Monday, October 28, 2013

Bridging the Generations

The back cover of Letters From Ruby states “Not everything a young pastor needs to now can be taught in school” which sums up the first novel by Episcopal priest Adam Thomas quite well. As I work with many young ministers during my day job, I can attest to the truth of this statement and that much of what happens in ministry as well as any job must be experienced in real life. The main character, Calvin, quickly steps on toes and identifies the congregation’s official and unofficial leaders. Shortly after his arrival, Calvin experiences both the death of a parishioner as well as the birth and baptism of a new generation. Throughout his experiences in Victory, Calvin can count on his Morning Prayer ladies to guide him.
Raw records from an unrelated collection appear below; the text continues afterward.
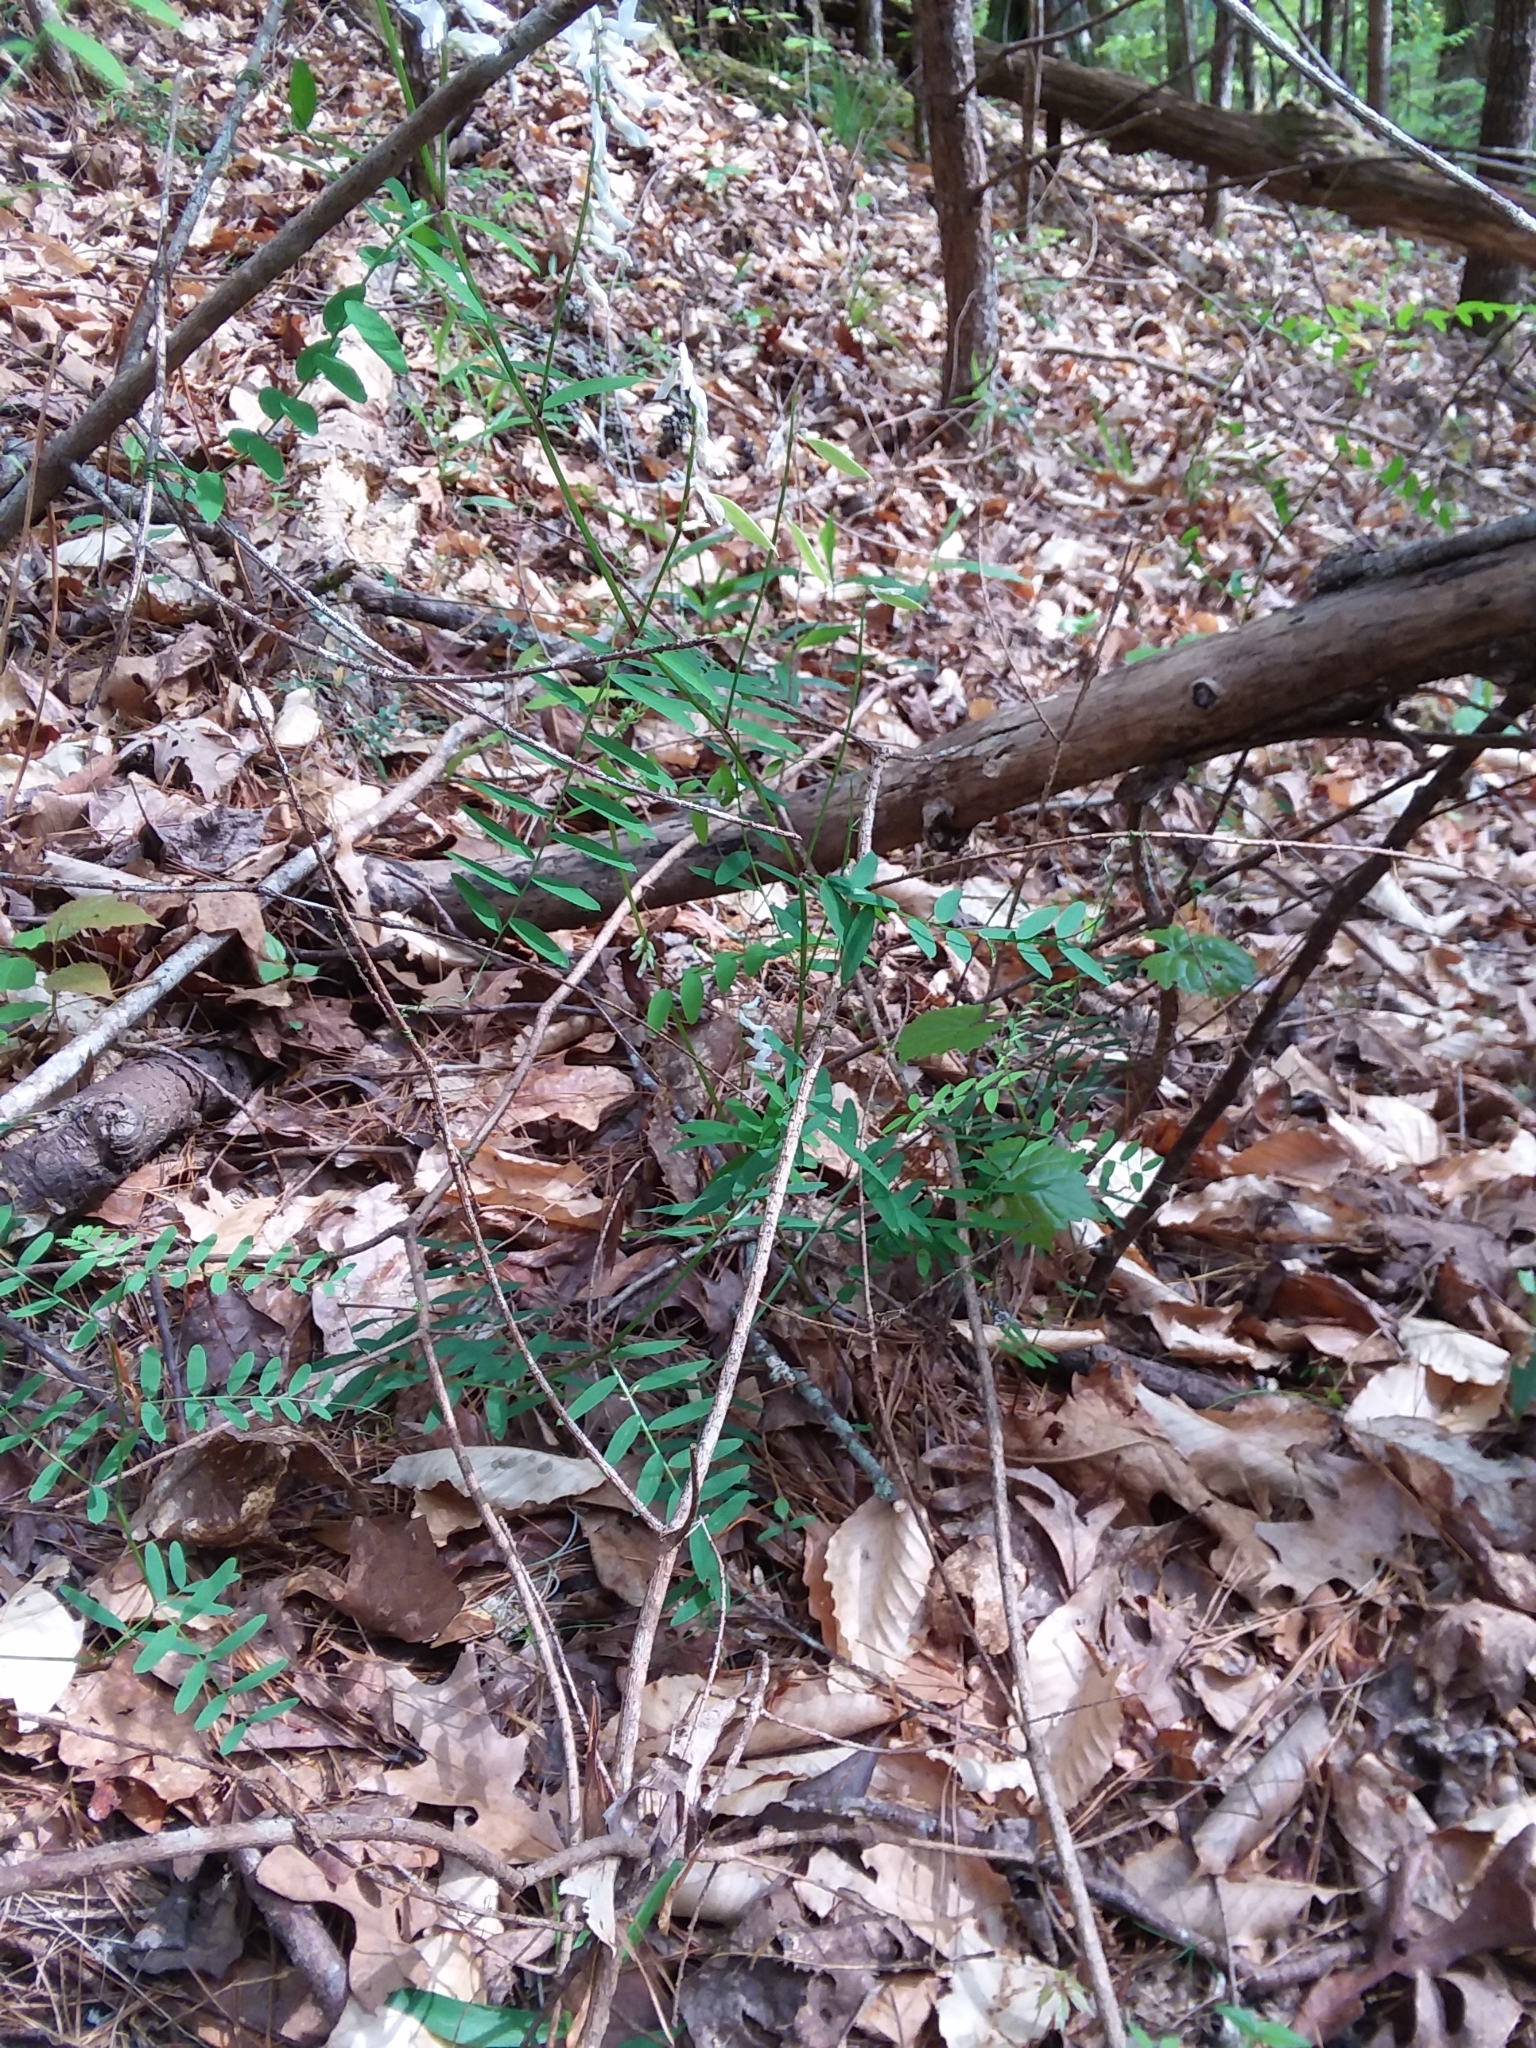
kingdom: Plantae
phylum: Tracheophyta
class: Magnoliopsida
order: Fabales
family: Fabaceae
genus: Vicia
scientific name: Vicia caroliniana
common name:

Thomas uses a variety of techniques to share Calvin’s adventures as a young priest as well as the story of Ruby and her husband. Calvin’s story begins in the present and then via flashback tells the story of his time in Victory, West Virginia when he first meets Ruby. His flashback is prompted by a letter from Ruby which, as the title indicates, appears regularly throughout the book. The juxtaposition of Calvin’s story and the letters give the reader almost the feeling of reading two stories at once yet the two techniques work together to tell an integrated story.

Some readers may be unfamiliar with various terms used in Letters from Ruby as it is set in an Episcopal church. Author, Adam Thomas, explains some unfamiliar terms and practices in passing, yet also expects readers to have some familiarity. Reading this book just may entice you to seek out a local Episcopal congregation to visit. Letters from Ruby shows how much different generations can learn from each other. As such, this book will appeal to individuals who enjoy a warm WWII romance and those who are looking for a more contemporary story as well. I hope to see more books from Adam Thomas in the future and perhaps even more about Calvin as he continues to grow in his ministry.

Disclosure of Material Connection: I received this book free from Abingdon Press. I was not required to write a positive review. The opinions I have expressed are my own. I am disclosing this in accordance with the Federal Trade Commission’s 16 CFR, Part 255: “Guides Concerning the Use of Endorsements and Testimonials in Advertising.”